The first dropdown changes the value of the x axis. The dropdown has only numerical columns as selectable options.
The second one is a multi-selectable dropdown, in which the user can select multiple clusters to display on the histogram. As a default and when the dropdown is empty, all clusters except the option "all" is displayed on the histogram.
The distribution plot shows a smoothed density distribution of a variable.
There are two dropdowns; one for the (numerical) x-axis and one for the (optional, categorical) color groups. You can hover and click on the markers below, just like in the scatterplot.
There is a slider in the control of a heatmap. It changes the amount of clusters to set. The default value is 2.
Barplot displays 10 highest bars on the barplot.
There are four dropdowns in the control of a barplot.
The first two dropdowns change the axes of the barplot. The dropdown of the x axis has all columns except float type columns. The dropdown of the y axis has only numerical columns and "frequency" by default value. "frequency" shows how often a particular value appears in a dataset.
The third dropdown is a multi-selectable dropdown, in which the user can select multiple clusters to display on the barplot. As a default and when the dropdown is empty, all clusters except the option "all" is displayed on the barplot.
The fourth dropdown changes the order of the bar groups.
"reldiff" is the relative difference of the bar groups. Ten highest relative difference bar groups are displayed.
"total" is the sum of the values of the bar groups. Ten highest total bar groups are displayed.
The box plot shows the distribution of a variable in a box, violin, or strip plot.
There are four dropdowns; one (numerical) variable for the the y-axis, one (optional, categorical) variable for the x-axis, one (optional, categorical) variable for the color groups, and one for the type of distribution plot ("Box plot", "Violin plot", or "Strip chart"). On the strip char you can hover and click on the points, just like in the scatterplot.
There are one dropdown and two buttons in the control of a table.
The dropdown is a multi-selectable dropdown, which has all the columns of the dataset and additionally "Clusters" column, if clusters have already made. By default, there are 5 columns in a table.
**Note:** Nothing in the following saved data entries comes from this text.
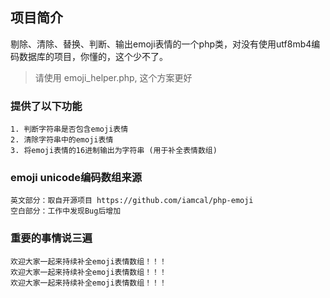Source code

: ﻿## 项目简介

剔除、清除、替换、判断、输出emoji表情的一个php类，对没有使用utf8mb4编码数据库的项目，你懂的，这个少不了。<br>
>	请使用 emoji_helper.php, 这个方案更好

### 提供了以下功能

	1. 判断字符串是否包含emoji表情
	2. 清除字符串中的emoji表情
	3. 将emoji表情的16进制输出为字符串 (用于补全表情数组)

### emoji unicode编码数组来源

	英文部分：取自开源项目 https://github.com/iamcal/php-emoji
	空白部分：工作中发现Bug后增加

### 重要的事情说三遍

	欢迎大家一起来持续补全emoji表情数组！！！
	欢迎大家一起来持续补全emoji表情数组！！！
	欢迎大家一起来持续补全emoji表情数组！！！

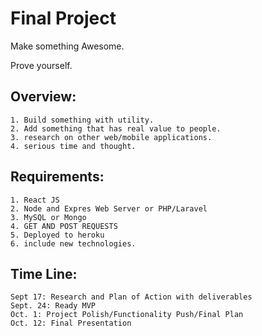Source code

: # Final Project

Make something Awesome.

Prove yourself.

## Overview:
	1. Build something with utility.
	2. Add something that has real value to people.
	3. research on other web/mobile applications.
	4. serious time and thought.

## Requirements:
	1. React JS
	2. Node and Expres Web Server or PHP/Laravel
	3. MySQL or Mongo 
	4. GET AND POST REQUESTS
	5. Deployed to heroku
	6. include new technologies.

## Time Line:
	Sept 17: Research and Plan of Action with deliverables
	Sept. 24: Ready MVP
	Oct. 1: Project Polish/Functionality Push/Final Plan
	Oct. 12: Final Presentation


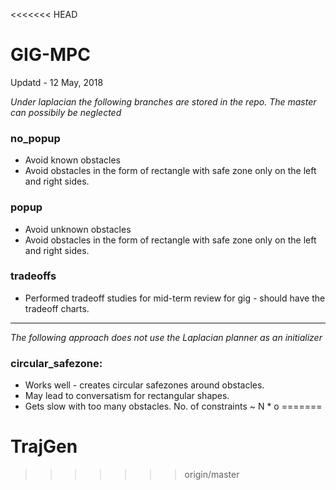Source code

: <<<<<<< HEAD
# GIG-MPC
Updatd - 12 May, 2018

*Under laplacian the following branches are stored in the repo. The master can possibily be neglected*  

### no_popup
- Avoid known obstacles
- Avoid obstacles in the form of rectangle with safe zone only on the left and right sides.

### popup
- Avoid unknown obstacles
- Avoid obstacles in the form of rectangle with safe zone only on the left and right sides.

### tradeoffs
- Performed tradeoff studies for mid-term review for gig - should have the tradeoff charts.

_______________________________________________________________________________________________

*The following approach does not use the Laplacian planner as an initializer*

### circular_safezone: 
- Works well - creates circular safezones around obstacles. 
- May lead to conversatism for rectangular shapes.
- Gets slow with too many obstacles. No. of constraints ~ N * o
=======
# TrajGen
>>>>>>> origin/master
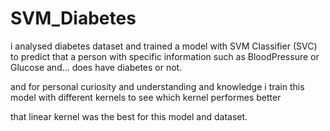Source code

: # SVM_Diabetes
i analysed diabetes dataset and trained a model with SVM Classifier (SVC) to predict that a person with specific information such as BloodPressure or Glucose and... does have diabetes or not.

and for personal curiosity and understanding and knowledge i train this model with different kernels to see which kernel performes better

that linear kernel was the best for this model and dataset.
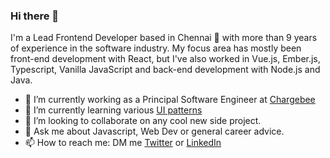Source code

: ### Hi there 👋

I'm a Lead Frontend Developer based in Chennai 🌊 with more than 9 years of experience in the software industry. My focus area has mostly been front-end development with React, but I've also worked in Vue.js, Ember.js, Typescript, Vanilla JavaScript and back-end development with Node.js and Java.

- 🔭  I’m currently working as a Principal Software Engineer at [Chargebee](https://www.chargebee.com/)
- 🌱  I’m currently learning various [UI patterns](https://patterns.dev)
- 👯  I’m looking to collaborate on any cool new side project.
- 💬  Ask me about Javascript, Web Dev or general career advice.
- 📫  How to reach me: DM me [Twitter](https://twitter.com/nileshrathi01) or [LinkedIn](https://www.linkedin.com/in/rathinilesh/)
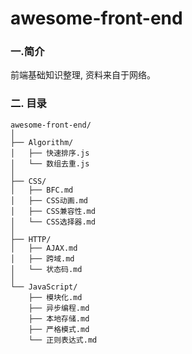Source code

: # awesome-front-end
### 一.简介
前端基础知识整理, 资料来自于网络。

### 二. 目录

    awesome-front-end/
    │
    ├── Algorithm/
    │   ├── 快速排序.js
    │   └── 数组去重.js
    │
    ├── CSS/
    │   ├── BFC.md
    │   ├── CSS动画.md
    │   ├── CSS兼容性.md
    │   └── CSS选择器.md
    │
    ├── HTTP/
    │   ├── AJAX.md
    │   ├── 跨域.md
    │   └── 状态码.md
    │
    └── JavaScript/
        ├── 模块化.md
        ├── 异步编程.md
        ├── 本地存储.md
        ├── 严格模式.md
        └── 正则表达式.md


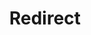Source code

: ﻿---
layout: src/layouts/Redirect.astro
title: Redirect
redirect: /docs/octopus-rest-api/octopus.server.exe-command-line/checkservices
pubDate:  2023-01-01
navSearch: false
navSitemap: false
navMenu: false
---
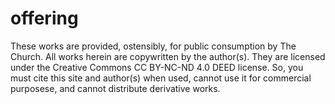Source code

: # offering


These works are provided, ostensibly, for public consumption by The Church.
All works herein are copywritten by the author(s).
They are licensed under the Creative Commons CC BY-NC-ND 4.0 DEED license.
So, you must cite this site and author(s) when used, cannot use it for commercial purposese, and cannot distribute derivative works.
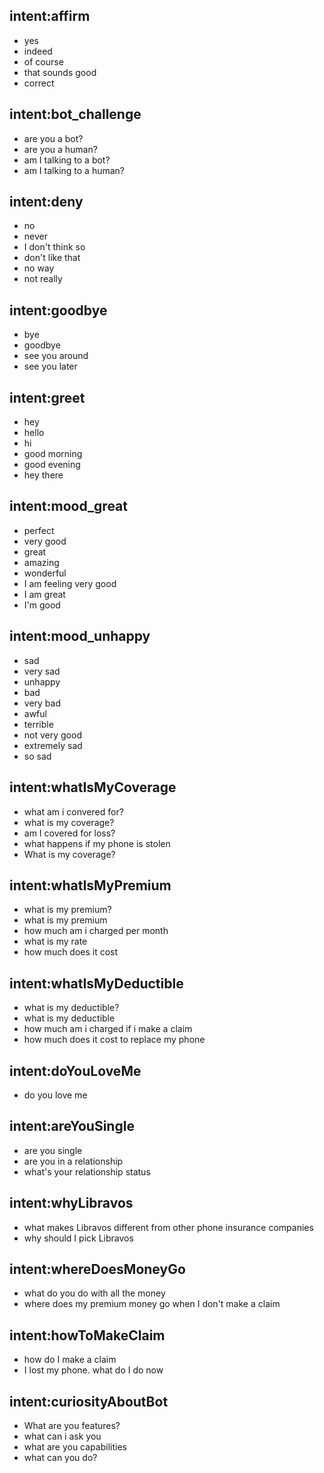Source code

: ## intent:affirm
- yes
- indeed
- of course
- that sounds good
- correct

## intent:bot_challenge
- are you a bot?
- are you a human?
- am I talking to a bot?
- am I talking to a human?

## intent:deny
- no
- never
- I don't think so
- don't like that
- no way
- not really

## intent:goodbye
- bye
- goodbye
- see you around
- see you later

## intent:greet
- hey
- hello
- hi
- good morning
- good evening
- hey there

## intent:mood_great
- perfect
- very good
- great
- amazing
- wonderful
- I am feeling very good
- I am great
- I'm good

## intent:mood_unhappy
- sad
- very sad
- unhappy
- bad
- very bad
- awful
- terrible
- not very good
- extremely sad
- so sad

## intent:whatIsMyCoverage
- what am i convered for?
- what is my coverage?
- am I covered for loss?
- what happens if my phone is stolen
- What is my coverage?

## intent:whatIsMyPremium
- what is my premium?
- what is my premium
- how much am i charged per month
- what is my rate
- how much does it cost

## intent:whatIsMyDeductible
- what is my deductible?
- what is my deductible
- how much am i charged if i make a claim
- how much does it cost to replace my phone


## intent:doYouLoveMe
- do you love me

## intent:areYouSingle
- are you single
- are you in a relationship
- what's your relationship status

## intent:whyLibravos
- what makes Libravos different from other phone insurance companies
- why should I pick Libravos

## intent:whereDoesMoneyGo
- what do you do with all the money
- where does my premium money go when I don't make a claim

## intent:howToMakeClaim
- how do I make a claim
- I lost my phone. what do I do now

## intent:curiosityAboutBot
- What are you features?
- what can i ask you
- what are you capabilities
- what can you do?
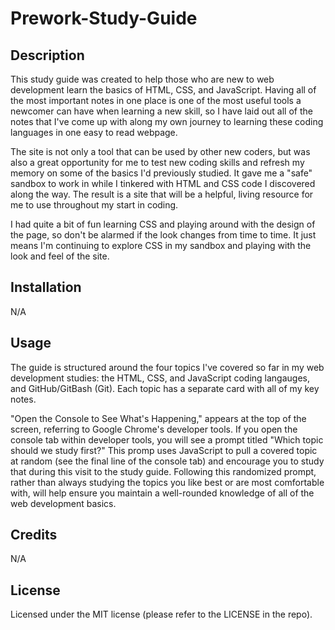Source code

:# Prework-Study-Guide

## Description

This study guide was created to help those who are new to web development learn the basics of HTML, CSS, and JavaScript. Having all of the most important notes in one place is one of the most useful tools a newcomer can have when learning a new skill, so I have laid out all of the notes that I've come up with along my own journey to learning these coding languages in one easy to read webpage. 

The site is not only a tool that can be used by other new coders, but was also a great opportunity for me to test new coding skills and refresh my memory on some of the basics I'd previously studied. It gave me a "safe" sandbox to work in while I tinkered with HTML and CSS code I discovered along the way. The result is a site that will be a helpful, living resource for me to use throughout my start in coding.

I had quite a bit of fun learning CSS and playing around with the design of the page, so don't be alarmed if the look changes from time to time. It just means I'm continuing to explore CSS in my sandbox and playing with the look and feel of the site.

## Installation

N/A

## Usage

The guide is structured around the four topics I've covered so far in my web development studies: the HTML, CSS, and JavaScript coding langauges, and GitHub/GitBash (Git). Each topic has a separate card with all of my key notes.

"Open the Console to See What's Happening," appears at the top of the screen, referring to Google Chrome's developer tools. If you open the console tab within developer tools, you will see a prompt titled "Which topic should we study first?" This promp uses JavaScript to pull a covered topic at random (see the final line of the console tab) and encourage you to study that during this visit to the study guide. Following this randomized prompt, rather than always studying the topics you like best or are most comfortable with, will help ensure you maintain a well-rounded knowledge of all of the web development basics.

## Credits

N/A

## License

Licensed under the MIT license (please refer to the LICENSE in the repo).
The user can select all the columns to include in the table from the dropdown.
If the user wants to select multiple values to the dropdown at the same time, the user can use regular expression (regex). The user needs to type a regex string to the dropdown and click "Add columns by regex" button.
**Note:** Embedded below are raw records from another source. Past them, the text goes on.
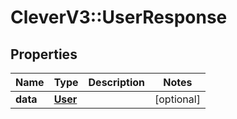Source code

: # CleverV3::UserResponse

## Properties
Name | Type | Description | Notes
------------ | ------------- | ------------- | -------------
**data** | [**User**](User.md) |  | [optional] 

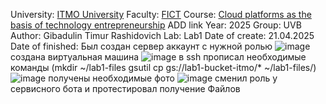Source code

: University: [ITMO University](https://itmo.ru/ru/)
Faculty: [FICT](https://fict.itmo.ru)
Course: [Cloud platforms as the basis of technology entrepreneurship](https://) ADD link
Year: 2025
Group: UVB
Author: Gibadulin Timur Rashidovich
Lab: Lab1
Date of create: 21.04.2025
Date of finished: 
Был создан сервер аккаунт с нужной ролью
![image](https://github.com/user-attachments/assets/8a2e0913-9084-4a69-bd14-40fd9025b978)
создана виртуальная машина
![image](https://github.com/user-attachments/assets/3883146f-ebb0-455e-a3ef-1bbe5e541f2f)
в ssh прописал необходимые команды (mkdir ~/lab1-files
gsutil cp gs://lab1-bucket-itmo/* ~/lab1-files/)
![image](https://github.com/user-attachments/assets/974a846f-a813-4014-960a-a2db9e42a40b)
получены необходимые фото
![image](https://github.com/user-attachments/assets/498afc82-5c9a-4703-aa6c-465e3c9a1bfd)
сменил роль у сервисного бота и протестировал получение Файлов
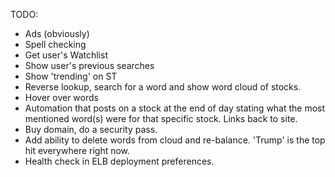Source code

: TODO:
- Ads (obviously)
- Spell checking
- Get user's Watchlist
- Show user's previous searches
- Show 'trending' on ST
- Reverse lookup, search for a word and show word cloud of stocks.
- Hover over words
- Automation that posts on a stock at the end of day stating what the most mentioned word(s) were
for that specific stock. Links back to site.
- Buy domain, do a security pass.
- Add ability to delete words from cloud and re-balance. 'Trump' is the top hit everywhere right now.
- Health check in ELB deployment preferences.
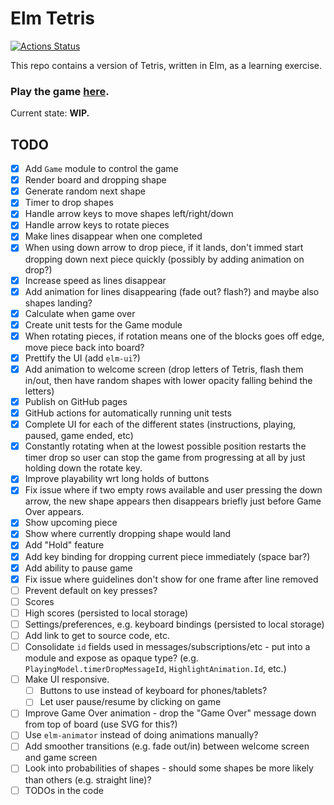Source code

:# Elm Tetris

[![Actions Status](https://github.com/yonigibbs/yaet/workflows/Node.js%20CI/badge.svg)](https://github.com/yonigibbs/yaet/actions)

This repo contains a version of Tetris, written in Elm, as a learning exercise.

### Play the game [here](https://yonigibbs.github.io/yaet/).

Current state: **WIP.**

## TODO
- [x] Add `Game` module to control the game
- [x] Render board and dropping shape
- [x] Generate random next shape
- [x] Timer to drop shapes
- [x] Handle arrow keys to move shapes left/right/down
- [x] Handle arrow keys to rotate pieces
- [x] Make lines disappear when one completed
- [x] When using down arrow to drop piece, if it lands, don't immed start dropping down next piece quickly (possibly
      by adding animation on drop?)
- [x] Increase speed as lines disappear
- [x] Add animation for lines disappearing (fade out? flash?) and maybe also shapes landing?
- [x] Calculate when game over
- [x] Create unit tests for the Game module
- [x] When rotating pieces, if rotation means one of the blocks goes off edge, move piece back into board?
- [x] Prettify the UI (add `elm-ui`?)
- [x] Add animation to welcome screen (drop letters of Tetris, flash them  in/out, then have random shapes with lower
      opacity falling behind the letters)
- [x] Publish on GitHub pages
- [x] GitHub actions for automatically running unit tests
- [x] Complete UI for each of the different states (instructions, playing, paused, game ended, etc)
- [x] Constantly rotating when at the lowest possible position restarts the timer drop so user can stop the game from
      progressing at all by just holding down the rotate key.
- [x] Improve playability wrt long holds of buttons
- [x] Fix issue where if two empty rows available and user pressing the down arrow, the new shape appears then
      disappears briefly just before Game Over appears. 
- [x] Show upcoming piece
- [x] Show where currently dropping shape would land
- [x] Add "Hold" feature
- [x] Add key binding for dropping current piece immediately (space bar?)
- [x] Add ability to pause game
- [x] Fix issue where guidelines don't show for one frame after line removed
- [ ] Prevent default on key presses?
- [ ] Scores
- [ ] High scores (persisted to local storage)
- [ ] Settings/preferences, e.g. keyboard bindings (persisted to local storage)
- [ ] Add link to get to source code, etc.
- [ ] Consolidate `id` fields used in messages/subscriptions/etc - put into a module and expose as opaque type?
      (e.g. `PlayingModel.timerDropMessageId`, `HighlightAnimation.Id`, etc.)
- [ ] Make UI responsive.
  - [ ] Buttons to use instead of keyboard for phones/tablets?
  - [ ] Let user pause/resume by clicking on game
- [ ] Improve Game Over animation - drop the "Game Over" message down from top of board (use SVG for this?)
- [ ] Use `elm-animator` instead of doing animations manually?
- [ ] Add smoother transitions (e.g. fade out/in) between welcome screen and game screen
- [ ] Look into probabilities of shapes - should some shapes be more likely than others (e.g. straight line)?
- [ ] TODOs in the code

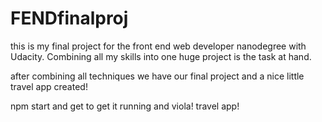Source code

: # FENDfinalproj
this is my final project for the front end web developer nanodegree with Udacity. Combining all my skills into one huge project is the task at hand. 

after combining all techniques we have our final project and a nice little travel app created!

npm start and get to get it running and viola! travel app!
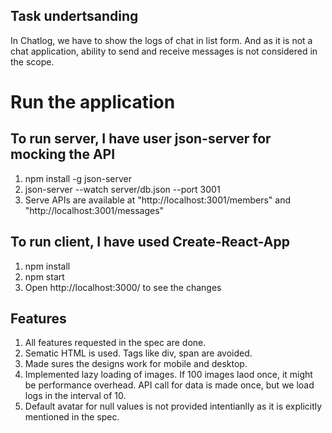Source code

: ## Task undertsanding

In Chatlog, we have to show the logs of chat in list form.
And as it is not a chat application, ability to send and receive messages is not considered in the scope.

# Run the application

## To run server, I have user json-server for mocking the API

1. npm install -g json-server
2. json-server --watch server/db.json --port 3001
3. Serve APIs are available at "http://localhost:3001/members" and "http://localhost:3001/messages"

## To run client, I have used Create-React-App

1. npm install
2. npm start
3. Open http://localhost:3000/ to see the changes

## Features

1. All features requested in the spec are done.
2. Sematic HTML is used. Tags like div, span are avoided.
3. Made sures the designs work for mobile and desktop.
4. Implemented lazy loading of images. If 100 images laod once, it might be performance overhead.
   API call for data is made once, but we load logs in the interval of 10.
5. Default avatar for null values is not provided intentianlly as it is explicitly mentioned in the spec.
After adding all the wanted columns to the dropdown, the user can click "Select" button to recreate the table with the selected columns.
As written above, all the selected rows get a check mark and they are sent to the top of the table. When a new row is selected, the corresponding point on scatterplots become highlighted.
SMILES plot is connected with scatterplots and tables.
There are two dropdowns and one input field in the control of a SMILES plot.
The input gets a SMILES string and convert it to a stick structure. If the input is invalid, the plot displays a red X mark.
"SMILES column" dropdown has a list of all columns of the given dataset that have string items. The user can set the column that has SMILES strings in order to use the SMILES plot with scatterplots.
"Selection mode" dropdown has two options: "hover" and "click".
-
On "hover" mode, SMILES plot is displayed when the user hovers over the points on scatterplots or clicks a cell on the SMILES column of a table.
-
On "click" mode, SMILES plot is displayed when the user clicks a point on a scatterplot or clicks a cell on the SMILES column of a table.
SMILES plots can be displayed from the input with any mode.